Pope Francis demanded world leaders renounce atomic weapons and the Cold War-era doctrine of deterrence, saying Sunday the stockpiling of nuclear arms decreases security, wastes money and threatens humanity.

“Convinced as I am that a world without nuclear weapons is possible and necessary, I ask political leaders not to forget that these weapons cannot protect us from current threats to national and international security,” he said.The mood was somber and silent, darkened by the downpour that drenched the terraced fields and rice paddies of Nagasaki and the thousands of Japanese who came out in plastic raincoats to witness the second pope to pay his respects to victims of the bomb.

The first U.S. atomic bomb fell on Hiroshima on Aug. 6, 1945, killing 140,000 people. The second one was dropped three days later on Nagasaki and killed an additional 74,000 by the end of the same year. Many of the survivors have suffered the lasting effect of radiation exposure and developed various forms of cancer.

He lamented the “climate of distrust” that is eating away at nonproliferation efforts and the arms control framework, a reference to a series of violated treaties and the demise this year of the Intermediate-Range Nuclear Forces Treaty, a landmark Cold War-era arms control agreement. The U.S. formally withdrew from the treaty in August after accusing Russia of developing a missile system prohibited under it.

Starting in 1982, St. John Paul II had held that nuclear deterrence could be morally acceptable in the interim “so long as it is used as a step toward mutual, verifiable nuclear disarmament.” But the Holy See has come to realize in recent years that the policy was becoming a permanent condition and not leading to disarmament. By condemning nuclear deterrence, Francis pleased liberals and agitated conservatives, perhaps informing his more nuanced remarks Sunday.
____________
Problem description
Decide whether each statement agrees with the article on Pope Francis in Nagasaki, answering yes or no and quoting the deciding words from the article: 1. The bomb dropped on Nagasaki killed 74,000 people by the end of 1945. 2. The U.S. withdrew from the Intermediate-Range Nuclear Forces Treaty in August. 3. Starting in 1982, St. John Paul II held that nuclear deterrence could never be morally acceptable. The records have nothing to do with this.

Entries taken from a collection
____________
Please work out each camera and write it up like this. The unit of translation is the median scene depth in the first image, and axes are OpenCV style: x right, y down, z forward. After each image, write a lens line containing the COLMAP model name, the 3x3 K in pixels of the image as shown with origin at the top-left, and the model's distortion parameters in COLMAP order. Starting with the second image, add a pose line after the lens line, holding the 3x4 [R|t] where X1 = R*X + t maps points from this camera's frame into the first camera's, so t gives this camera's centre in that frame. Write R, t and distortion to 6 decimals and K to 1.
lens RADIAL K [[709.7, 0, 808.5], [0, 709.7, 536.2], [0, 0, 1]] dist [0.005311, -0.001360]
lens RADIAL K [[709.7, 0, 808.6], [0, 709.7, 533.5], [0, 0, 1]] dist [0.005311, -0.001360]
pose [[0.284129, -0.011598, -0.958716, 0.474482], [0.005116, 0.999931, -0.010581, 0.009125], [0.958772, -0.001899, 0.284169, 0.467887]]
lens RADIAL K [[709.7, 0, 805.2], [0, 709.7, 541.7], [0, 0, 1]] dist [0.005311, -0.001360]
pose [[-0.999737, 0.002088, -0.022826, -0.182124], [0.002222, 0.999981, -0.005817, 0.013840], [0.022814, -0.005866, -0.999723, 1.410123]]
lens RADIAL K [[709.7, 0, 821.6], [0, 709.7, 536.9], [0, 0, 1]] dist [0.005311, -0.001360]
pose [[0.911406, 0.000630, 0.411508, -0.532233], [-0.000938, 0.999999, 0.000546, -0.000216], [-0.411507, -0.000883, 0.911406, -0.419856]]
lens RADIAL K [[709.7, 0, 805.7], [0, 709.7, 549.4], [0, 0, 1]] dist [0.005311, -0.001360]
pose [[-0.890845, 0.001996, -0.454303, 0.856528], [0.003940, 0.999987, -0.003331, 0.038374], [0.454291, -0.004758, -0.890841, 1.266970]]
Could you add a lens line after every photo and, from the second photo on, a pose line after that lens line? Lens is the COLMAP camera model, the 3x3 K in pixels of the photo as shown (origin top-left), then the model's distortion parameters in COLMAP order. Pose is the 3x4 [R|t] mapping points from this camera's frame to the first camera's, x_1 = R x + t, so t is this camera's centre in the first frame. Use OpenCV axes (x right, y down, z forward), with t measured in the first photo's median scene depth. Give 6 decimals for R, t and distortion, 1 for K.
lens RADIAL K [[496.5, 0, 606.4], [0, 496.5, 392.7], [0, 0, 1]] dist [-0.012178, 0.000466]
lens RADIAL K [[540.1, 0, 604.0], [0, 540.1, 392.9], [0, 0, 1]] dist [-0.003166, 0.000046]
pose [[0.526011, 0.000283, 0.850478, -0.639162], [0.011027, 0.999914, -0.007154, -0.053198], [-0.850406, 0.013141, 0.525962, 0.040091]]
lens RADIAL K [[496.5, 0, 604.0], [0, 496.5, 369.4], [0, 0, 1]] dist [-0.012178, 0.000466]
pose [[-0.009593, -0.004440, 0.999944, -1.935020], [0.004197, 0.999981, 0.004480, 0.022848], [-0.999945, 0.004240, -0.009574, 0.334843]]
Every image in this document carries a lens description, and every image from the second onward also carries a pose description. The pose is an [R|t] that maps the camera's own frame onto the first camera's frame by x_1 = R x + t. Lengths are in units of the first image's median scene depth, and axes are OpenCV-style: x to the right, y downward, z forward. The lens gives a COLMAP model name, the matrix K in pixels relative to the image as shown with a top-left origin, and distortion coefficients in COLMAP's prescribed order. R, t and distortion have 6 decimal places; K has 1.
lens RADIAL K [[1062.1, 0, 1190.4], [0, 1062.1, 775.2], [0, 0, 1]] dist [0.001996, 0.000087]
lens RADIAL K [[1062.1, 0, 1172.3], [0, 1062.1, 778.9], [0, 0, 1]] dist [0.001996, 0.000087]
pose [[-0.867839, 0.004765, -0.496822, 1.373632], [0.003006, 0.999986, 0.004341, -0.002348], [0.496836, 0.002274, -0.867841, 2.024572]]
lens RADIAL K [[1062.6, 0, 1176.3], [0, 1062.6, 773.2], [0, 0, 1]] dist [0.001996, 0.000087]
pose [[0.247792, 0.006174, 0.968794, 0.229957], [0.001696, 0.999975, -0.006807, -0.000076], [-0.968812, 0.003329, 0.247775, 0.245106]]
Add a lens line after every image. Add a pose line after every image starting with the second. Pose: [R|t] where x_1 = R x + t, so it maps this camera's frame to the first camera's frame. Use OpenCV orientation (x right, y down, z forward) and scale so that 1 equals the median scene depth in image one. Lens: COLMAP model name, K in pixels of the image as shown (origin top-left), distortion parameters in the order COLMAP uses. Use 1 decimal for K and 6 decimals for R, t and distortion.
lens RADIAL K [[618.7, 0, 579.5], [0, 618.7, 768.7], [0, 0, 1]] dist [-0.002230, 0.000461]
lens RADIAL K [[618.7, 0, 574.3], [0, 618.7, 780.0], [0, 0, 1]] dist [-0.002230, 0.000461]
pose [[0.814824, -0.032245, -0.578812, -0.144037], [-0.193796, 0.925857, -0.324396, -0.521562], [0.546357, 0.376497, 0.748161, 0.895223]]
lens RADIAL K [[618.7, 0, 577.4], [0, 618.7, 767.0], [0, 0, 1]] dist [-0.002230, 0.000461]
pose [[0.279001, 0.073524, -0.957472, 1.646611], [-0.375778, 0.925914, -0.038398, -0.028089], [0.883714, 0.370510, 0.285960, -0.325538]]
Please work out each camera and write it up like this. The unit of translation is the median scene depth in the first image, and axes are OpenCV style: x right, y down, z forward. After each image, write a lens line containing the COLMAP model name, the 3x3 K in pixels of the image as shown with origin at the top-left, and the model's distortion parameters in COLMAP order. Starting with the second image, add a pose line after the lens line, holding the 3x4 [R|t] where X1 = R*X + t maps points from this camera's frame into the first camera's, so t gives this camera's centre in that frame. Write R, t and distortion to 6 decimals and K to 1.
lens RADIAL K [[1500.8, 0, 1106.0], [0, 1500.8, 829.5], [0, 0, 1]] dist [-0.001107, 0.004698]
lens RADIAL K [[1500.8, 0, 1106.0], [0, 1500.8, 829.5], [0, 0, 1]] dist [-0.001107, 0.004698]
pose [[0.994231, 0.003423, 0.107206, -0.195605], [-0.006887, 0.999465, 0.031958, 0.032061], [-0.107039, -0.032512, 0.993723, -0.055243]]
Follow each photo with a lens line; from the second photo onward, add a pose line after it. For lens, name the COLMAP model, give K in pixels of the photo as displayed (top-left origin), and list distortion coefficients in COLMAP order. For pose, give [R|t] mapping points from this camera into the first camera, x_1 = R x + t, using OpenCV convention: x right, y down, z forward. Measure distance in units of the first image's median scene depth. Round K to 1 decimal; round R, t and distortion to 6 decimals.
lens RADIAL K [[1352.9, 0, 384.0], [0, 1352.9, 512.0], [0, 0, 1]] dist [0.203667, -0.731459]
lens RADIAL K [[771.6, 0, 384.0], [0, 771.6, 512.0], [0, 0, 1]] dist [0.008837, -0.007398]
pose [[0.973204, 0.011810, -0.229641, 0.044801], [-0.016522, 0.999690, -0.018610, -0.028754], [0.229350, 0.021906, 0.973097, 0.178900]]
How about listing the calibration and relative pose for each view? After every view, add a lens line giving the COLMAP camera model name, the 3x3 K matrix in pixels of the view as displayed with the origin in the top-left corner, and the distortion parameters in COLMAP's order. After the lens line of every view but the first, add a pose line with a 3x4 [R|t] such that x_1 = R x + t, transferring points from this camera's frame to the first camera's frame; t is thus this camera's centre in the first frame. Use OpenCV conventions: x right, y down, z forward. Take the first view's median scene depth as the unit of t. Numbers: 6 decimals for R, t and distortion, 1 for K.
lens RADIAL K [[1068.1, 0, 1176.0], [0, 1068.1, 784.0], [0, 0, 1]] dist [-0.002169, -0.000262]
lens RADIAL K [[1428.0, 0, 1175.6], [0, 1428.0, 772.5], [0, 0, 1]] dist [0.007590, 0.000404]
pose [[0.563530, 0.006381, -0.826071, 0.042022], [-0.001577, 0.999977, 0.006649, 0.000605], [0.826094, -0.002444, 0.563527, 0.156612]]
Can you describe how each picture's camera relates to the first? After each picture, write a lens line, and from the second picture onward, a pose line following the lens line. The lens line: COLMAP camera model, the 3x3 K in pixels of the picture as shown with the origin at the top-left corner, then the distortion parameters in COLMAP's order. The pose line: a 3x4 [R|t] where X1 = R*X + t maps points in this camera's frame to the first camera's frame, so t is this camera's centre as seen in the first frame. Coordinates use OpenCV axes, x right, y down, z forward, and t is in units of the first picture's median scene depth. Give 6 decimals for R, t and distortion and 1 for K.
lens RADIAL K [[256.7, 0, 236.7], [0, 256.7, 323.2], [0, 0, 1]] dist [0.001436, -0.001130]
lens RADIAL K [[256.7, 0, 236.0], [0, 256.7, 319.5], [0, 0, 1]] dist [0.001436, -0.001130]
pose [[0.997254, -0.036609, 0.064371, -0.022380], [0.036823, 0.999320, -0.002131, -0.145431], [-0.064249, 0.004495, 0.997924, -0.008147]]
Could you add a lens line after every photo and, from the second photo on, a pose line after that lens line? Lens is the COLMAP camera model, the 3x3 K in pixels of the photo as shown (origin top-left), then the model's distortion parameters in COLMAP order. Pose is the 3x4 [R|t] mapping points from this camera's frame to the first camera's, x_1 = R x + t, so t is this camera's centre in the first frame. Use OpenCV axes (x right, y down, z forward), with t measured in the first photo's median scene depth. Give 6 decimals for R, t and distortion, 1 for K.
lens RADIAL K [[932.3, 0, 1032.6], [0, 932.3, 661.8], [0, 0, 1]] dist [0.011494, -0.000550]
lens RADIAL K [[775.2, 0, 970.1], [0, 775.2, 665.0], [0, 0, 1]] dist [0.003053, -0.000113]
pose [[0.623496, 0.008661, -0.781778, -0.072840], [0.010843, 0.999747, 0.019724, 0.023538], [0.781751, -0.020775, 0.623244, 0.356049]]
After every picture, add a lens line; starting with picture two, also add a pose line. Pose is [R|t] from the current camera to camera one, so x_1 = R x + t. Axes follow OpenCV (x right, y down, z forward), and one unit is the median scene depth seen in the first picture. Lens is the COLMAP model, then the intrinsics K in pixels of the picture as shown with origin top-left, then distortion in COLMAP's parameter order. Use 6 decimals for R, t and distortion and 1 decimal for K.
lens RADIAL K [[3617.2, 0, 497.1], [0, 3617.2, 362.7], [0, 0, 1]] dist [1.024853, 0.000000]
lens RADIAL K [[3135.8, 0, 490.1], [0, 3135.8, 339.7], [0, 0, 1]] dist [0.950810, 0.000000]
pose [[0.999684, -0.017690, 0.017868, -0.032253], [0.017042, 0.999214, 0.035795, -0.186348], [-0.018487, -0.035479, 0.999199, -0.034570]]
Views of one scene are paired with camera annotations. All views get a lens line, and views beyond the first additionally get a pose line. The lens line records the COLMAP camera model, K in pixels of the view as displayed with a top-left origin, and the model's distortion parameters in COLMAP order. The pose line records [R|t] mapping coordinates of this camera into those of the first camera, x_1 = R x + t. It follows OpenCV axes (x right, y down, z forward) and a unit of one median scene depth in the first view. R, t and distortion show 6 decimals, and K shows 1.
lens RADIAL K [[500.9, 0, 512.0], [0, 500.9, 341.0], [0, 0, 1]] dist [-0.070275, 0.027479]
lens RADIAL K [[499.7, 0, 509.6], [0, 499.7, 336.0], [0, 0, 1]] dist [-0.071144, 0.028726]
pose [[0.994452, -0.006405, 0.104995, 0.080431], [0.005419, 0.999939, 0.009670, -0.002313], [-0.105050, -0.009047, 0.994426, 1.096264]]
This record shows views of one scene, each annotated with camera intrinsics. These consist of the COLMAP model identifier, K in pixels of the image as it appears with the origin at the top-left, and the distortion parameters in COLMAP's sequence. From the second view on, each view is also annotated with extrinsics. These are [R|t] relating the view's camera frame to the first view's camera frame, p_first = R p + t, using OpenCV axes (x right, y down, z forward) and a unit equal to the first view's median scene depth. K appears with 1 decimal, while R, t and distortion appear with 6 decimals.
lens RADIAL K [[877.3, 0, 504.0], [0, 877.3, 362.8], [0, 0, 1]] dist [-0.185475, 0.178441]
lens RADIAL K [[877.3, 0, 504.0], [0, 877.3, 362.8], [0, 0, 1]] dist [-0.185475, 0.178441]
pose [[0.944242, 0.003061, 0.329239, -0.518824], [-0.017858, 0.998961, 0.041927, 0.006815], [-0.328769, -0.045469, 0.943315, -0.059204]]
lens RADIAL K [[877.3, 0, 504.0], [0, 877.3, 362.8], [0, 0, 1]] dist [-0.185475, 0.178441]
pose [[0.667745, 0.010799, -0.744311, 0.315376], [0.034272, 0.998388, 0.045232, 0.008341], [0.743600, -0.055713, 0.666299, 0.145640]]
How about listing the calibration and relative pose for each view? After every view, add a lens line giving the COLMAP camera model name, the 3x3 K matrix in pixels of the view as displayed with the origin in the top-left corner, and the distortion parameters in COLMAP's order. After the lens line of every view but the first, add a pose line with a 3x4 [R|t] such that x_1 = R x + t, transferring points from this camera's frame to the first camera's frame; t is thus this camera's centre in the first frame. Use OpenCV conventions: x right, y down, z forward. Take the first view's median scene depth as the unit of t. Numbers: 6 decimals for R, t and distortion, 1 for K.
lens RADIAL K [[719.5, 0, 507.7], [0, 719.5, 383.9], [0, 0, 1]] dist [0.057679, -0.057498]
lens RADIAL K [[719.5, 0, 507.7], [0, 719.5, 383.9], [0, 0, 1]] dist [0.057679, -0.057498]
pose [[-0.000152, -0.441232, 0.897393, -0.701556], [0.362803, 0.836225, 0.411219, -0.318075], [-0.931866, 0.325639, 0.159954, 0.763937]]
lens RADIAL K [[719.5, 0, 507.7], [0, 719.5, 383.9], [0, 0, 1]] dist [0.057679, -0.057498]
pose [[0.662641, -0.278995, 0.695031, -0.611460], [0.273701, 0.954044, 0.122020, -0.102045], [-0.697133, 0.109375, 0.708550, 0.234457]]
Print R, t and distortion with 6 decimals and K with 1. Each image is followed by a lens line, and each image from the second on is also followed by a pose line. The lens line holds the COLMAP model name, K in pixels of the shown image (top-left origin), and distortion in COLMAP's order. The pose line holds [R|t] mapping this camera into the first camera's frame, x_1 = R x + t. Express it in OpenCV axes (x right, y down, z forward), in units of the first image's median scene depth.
____________
Answer section
1. Yes: "The second one was dropped three days later on Nagasaki and killed an additional 74,000 by the end of the same year."
2. Yes: "The U.S. formally withdrew from the treaty in August"
3. No: "Starting in 1982, St. John Paul II had held that nuclear deterrence could be morally acceptable in the interim"